Monday, November 3, 2008

No God

I don’t know how people who don’t believe in God can do it.


If there’s one thing that I learned after having Olivia is that I could not survive without God.


There have been so many moments with her when I have cried out to God in desperation (babies can be quite frustrating!) and he came to my aid. And even when I was waiting for an answer to my prayer, I felt great peace knowing that I was not the one in charge of this little baby—that God was. It is a wonderful thing to know, especially in scary situations. I mean, if Olivia were to choke or stop breathing, I think I would faint from fear, instead of taking action, if I didn’t feel I had someone else to help me in that situation. I think you’d have to have great confidence in yourself in order to keep your cool. And I am not that confident in my CPR skills.

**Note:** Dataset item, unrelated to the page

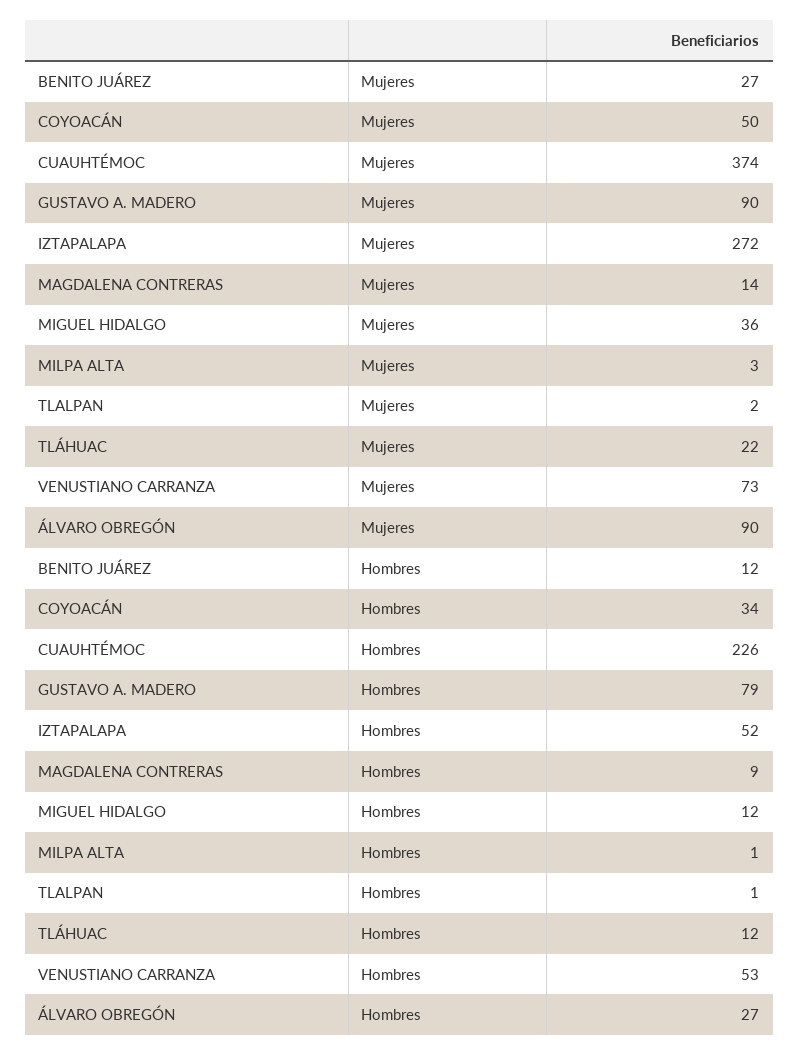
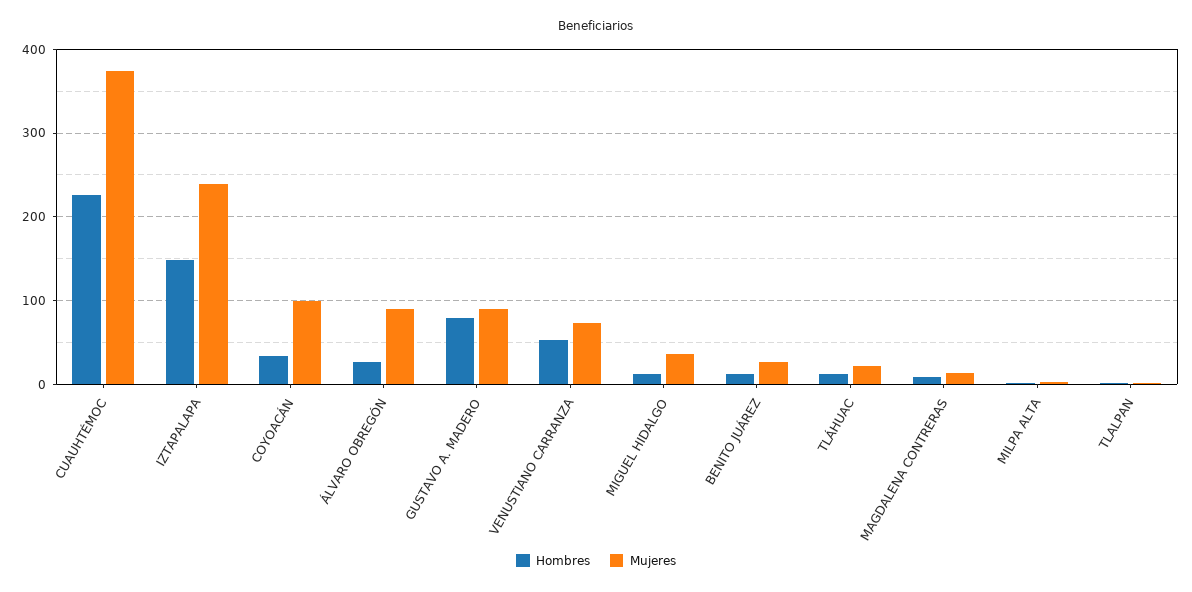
Mujeres, COYOACÁN: 50 -> 100
Mujeres, IZTAPALAPA: 272 -> 240
Hombres, IZTAPALAPA: 52 -> 150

For instance, when she was first born, nursing was not working out. I felt terrible because, essentially, I was starving my baby. The nurses all tried helping me, and even the lactation specialists came in twice to give assistance/advice. But it still was not working. If I hadn’t had God to lean on at that time, I would have had an emotional breakdown. Instead, I asked God to help. I had peace knowing that I wasn’t in charge of making it work and that God did not want Olivia to starve so he wouldn’t let her. After my emotional plea to him, Olivia’s pediatrician came to visit (he was JB’s childhood pediatrician, too! How neat is THAT?) and told me that it could take 1-2 weeks to get nursing down. None of the nurses bothered to tell me that! I instantly felt relieved. I believe that God sent Dr. Hoffman in to talk to me at that exact time. And you know what, it DID start to work! And I have a fat baby to prove it!

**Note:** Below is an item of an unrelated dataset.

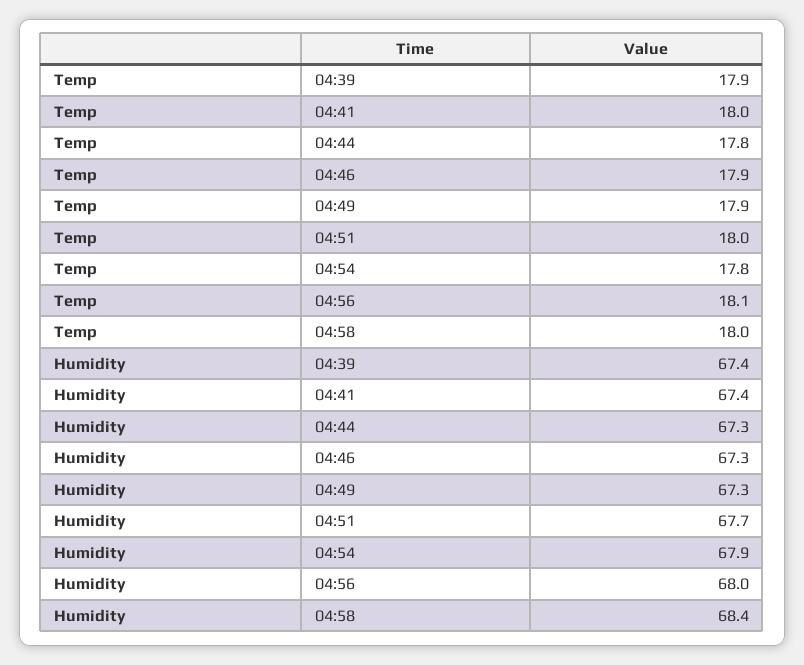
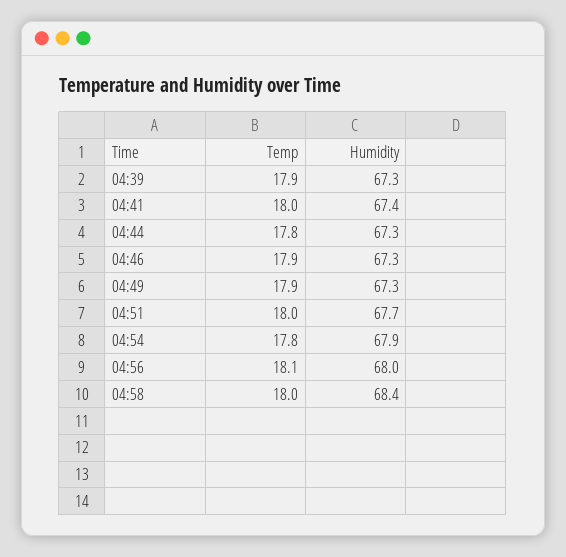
Humidity, 04:39: 67.4 -> 67.3

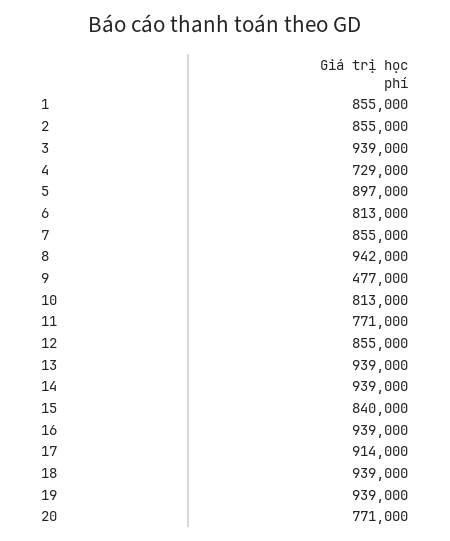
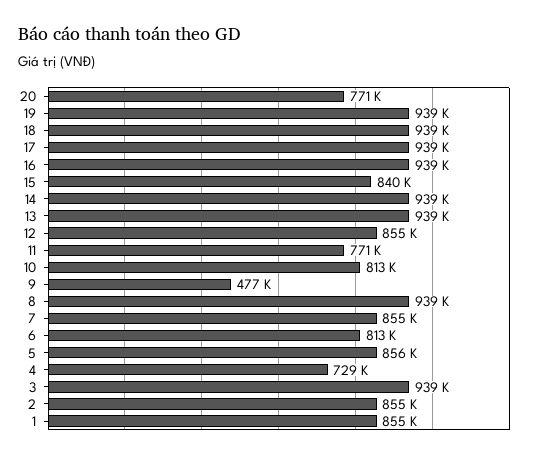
5: 897000 -> 856000
8: 942000 -> 939000
17: 914000 -> 939000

Last night I realized that I was starting to get JB’s head cold—he was sick all weekend and was able to kick it by sleeping it off. I do not have that option since I have Olivia, so I was freaked about it. It’s hard enough to take care of Olivia with JB returning to work today, let alone deal with a terrible cold to boot. I really, really wanted sleep, so last night I said, “Please, Lord, let Olivia sleep for 4 hour stints tonight, instead of her typical three.” (Typically she gets up after three hours, like clockwork.) That was at midnight. At 6 a.m. she was still sound asleep! I totally got some rest!


After I saw that “6:00” on my clock this morning, I knew that it was God who hooked me up with sleep, and I just couldn’t keep the story to myself.


There are several more instances of what I believe to be God’s hand in my life. And I know where will be many more, and I am so thankful.